Model | Description | Dataset | Download |
---|---|---|---|
transformer.wmt18.en-de |
Transformer (Edunov et al., 2018) WMT'18 winner |
WMT'18 English-German | download (.tar.gz) See NOTE in the archive |
We require a few additional Python dependencies for preprocessing:
pip install subword_nmt sacremoses
Then to generate translations from the full model ensemble:
import torch
# List available models
torch.hub.list('pytorch/fairseq') # [..., 'transformer.wmt18.en-de', ... ]

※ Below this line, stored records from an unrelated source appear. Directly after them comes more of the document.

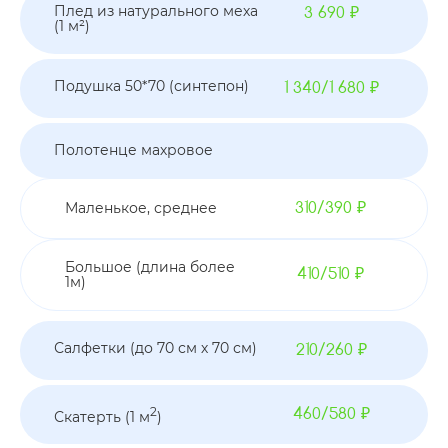
Плед из натурального меха
3 690 ₽
(1 м²)
Подушка 50*70 (синтепон)
1 340/1 680 ₽
Полотенце махровое
Маленькое, среднее
310/390 ₽
Большое (длина более
410/510 ₽
1м)
Салфетки (до 70 см х 70 см)
210/260 ₽
2
460/580 ₽
Скатерть (1 м
)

# Load the WMT'18 En-De ensemble
en2de_ensemble = torch.hub.load(
'pytorch/fairseq', 'transformer.wmt18.en-de',
checkpoint_file='wmt18.model1.pt:wmt18.model2.pt:wmt18.model3.pt:wmt18.model4.pt:wmt18.model5.pt',
tokenizer='moses', bpe='subword_nmt')
# The ensemble contains 5 models
len(en2de_ensemble.models)
# 5
# Translate
en2de_ensemble.translate('Hello world!')
# 'Hallo Welt!'
@inproceedings{edunov2018backtranslation,
title = {Understanding Back-Translation at Scale},
author = {Edunov, Sergey and Ott, Myle and Auli, Michael and Grangier, David},
booktitle = {Conference of the Association for Computational Linguistics (ACL)},
year = 2018,
}